Line 358 is lock_buffer


2016-08-04 16:05:58

by Jan Kara

[permalink] [raw]
Subject: Re: Sleeping function called in invalid context

On Wed 03-08-16 10:22:03, Nikolay Borisov wrote:
> While doing some testing on today's checkout of Linus' master branch I
> got the following:

>
> [ 9.302725] BUG: sleeping function called from invalid context at ./include/linux/buffer_head.h:358
> [ 9.304403] in_atomic(): 1, irqs_disabled(): 0, pid: 1718, name: mount
> [ 9.305633] 8 locks held by mount/1718:

Yeah, this looks like a regression cause by commit 4743f83990614af "ext4:
Fix WARN_ON_ONCE in ext4_commit_super()". Arguably that cure is worse than
the disease but OTOH calling ext4_commit_super() from an atomic context
(like __ext4_grp_locked_error() does) sucks as well.
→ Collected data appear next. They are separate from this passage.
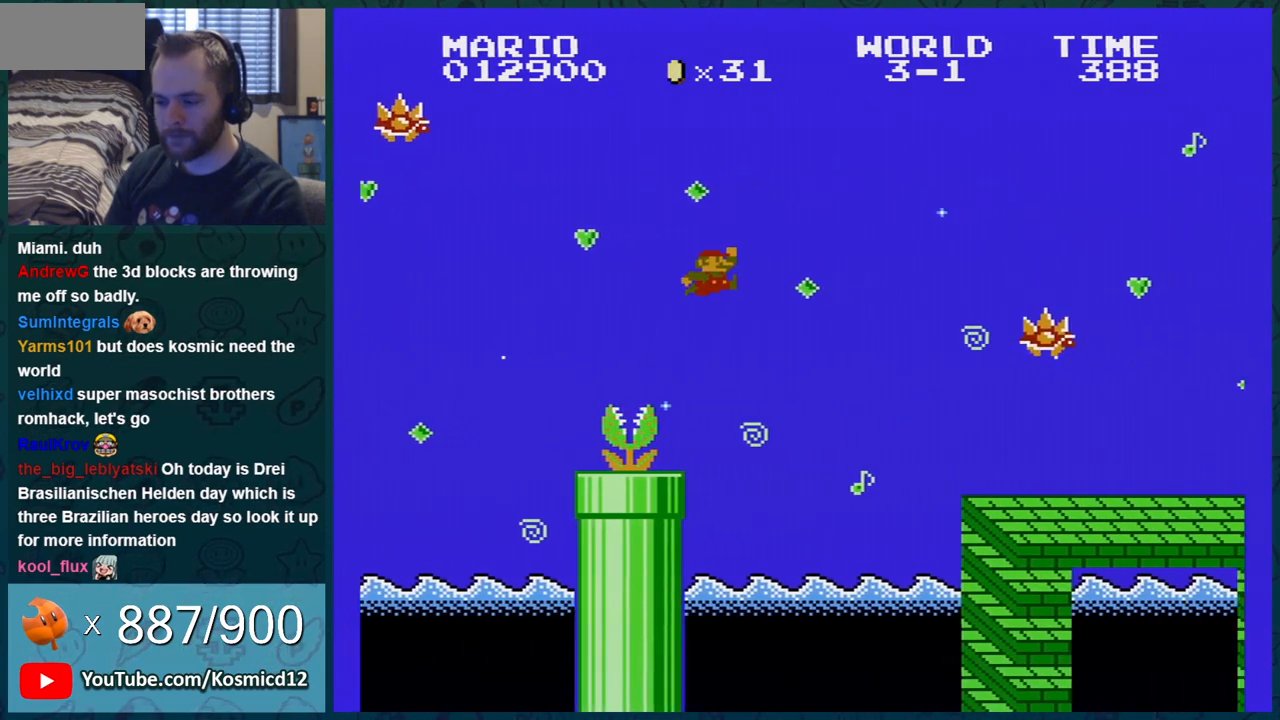
{"buttons": ["B", "DPAD_RIGHT"], "events": [[167, "A", "up"]]}
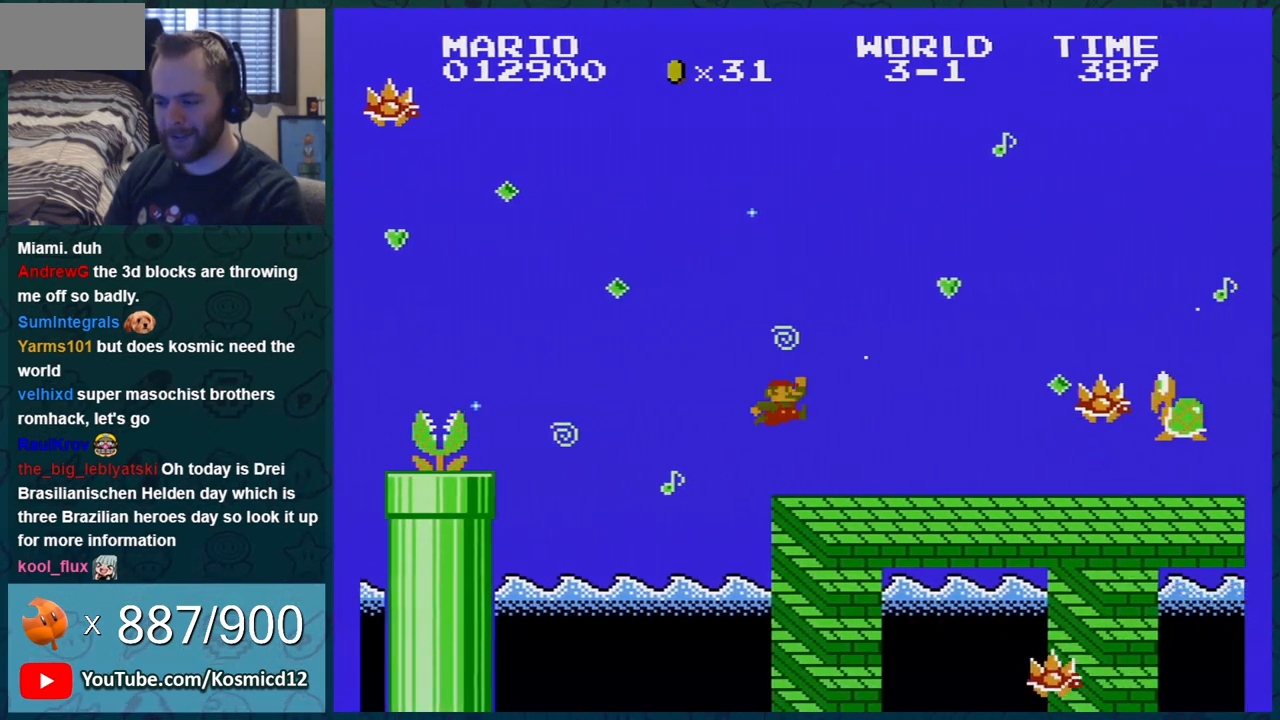
{"buttons": ["B", "DPAD_RIGHT"], "events": []}
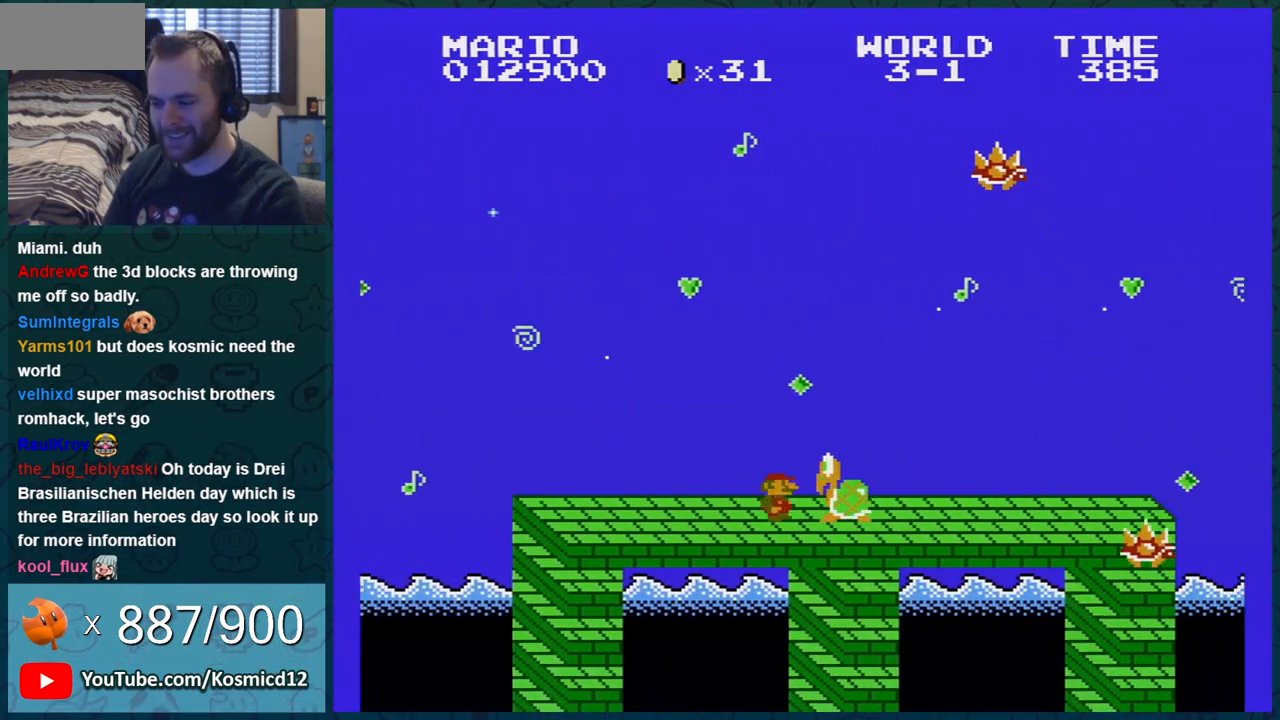
{"buttons": ["B", "DPAD_RIGHT"], "events": []}
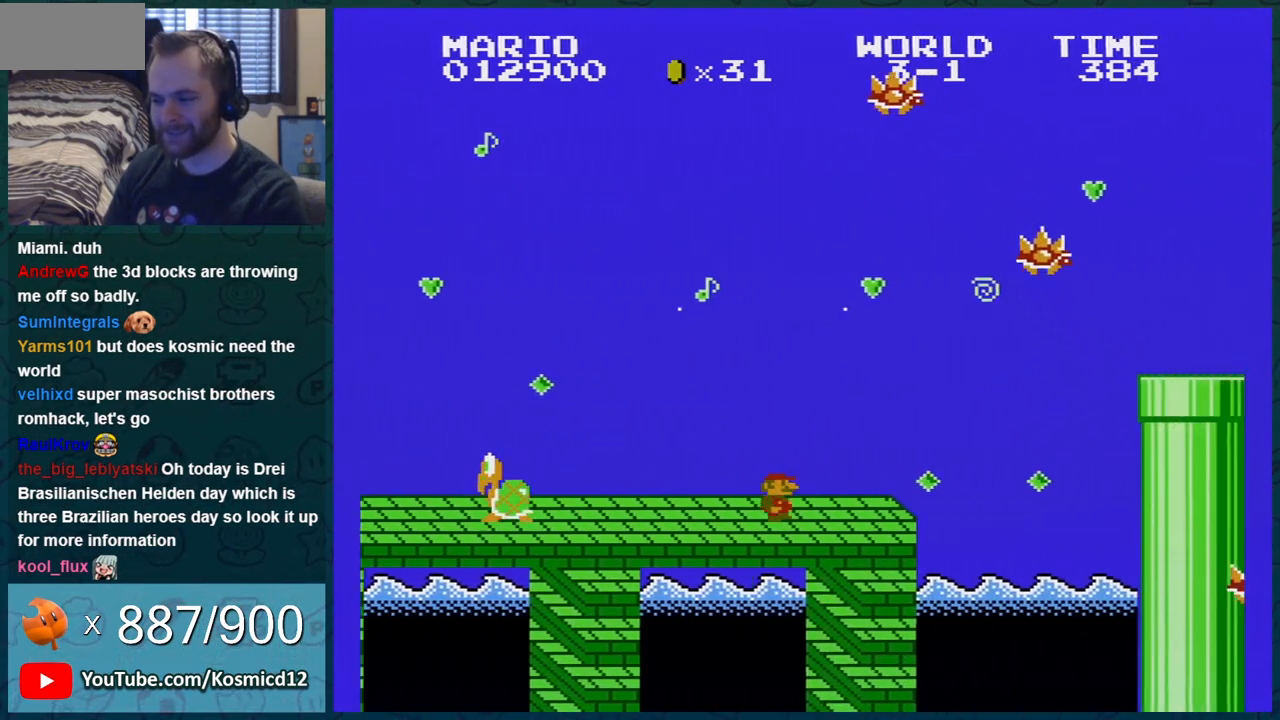
{"buttons": ["A", "B", "DPAD_RIGHT"], "events": [[33, "DPAD_LEFT", "down"], [33, "DPAD_RIGHT", "up"], [183, "DPAD_LEFT", "up"], [250, "A", "down"], [417, "DPAD_RIGHT", "down"]]}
I'm not sure what the right fix is here. The cleanest would probably be to
always drop group lock in __ext4_grp_locked_error() and make sure we always
properly bail out of mballoc code on such error. But that's a non-trivial
amount of work. Not sure if other ext4 people have opinion on this?

Honza

--
Jan Kara <[email protected]>
SUSE Labs, CR

2016-08-04 20:59:01

by Theodore Ts'o

[permalink] [raw]
Subject: Re: Sleeping function called in invalid context

On Thu, Aug 04, 2016 at 06:05:50PM +0200, Jan Kara wrote:
> On Wed 03-08-16 10:22:03, Nikolay Borisov wrote:
> > While doing some testing on today's checkout of Linus' master branch I
> > got the following:
>
> >
> > [ 9.302725] BUG: sleeping function called from invalid context at ./include/linux/buffer_head.h:358
> > [ 9.304403] in_atomic(): 1, irqs_disabled(): 0, pid: 1718, name: mount
> > [ 9.305633] 8 locks held by mount/1718:
>
> Yeah, this looks like a regression cause by commit 4743f83990614af "ext4:
> Fix WARN_ON_ONCE in ext4_commit_super()". Arguably that cure is worse than
> the disease but OTOH calling ext4_commit_super() from an atomic context
> (like __ext4_grp_locked_error() does) sucks as well.
>
> I'm not sure what the right fix is here. The cleanest would probably be to
> always drop group lock in __ext4_grp_locked_error() and make sure we always
> properly bail out of mballoc code on such error. But that's a non-trivial
> amount of work. Not sure if other ext4 people have opinion on this?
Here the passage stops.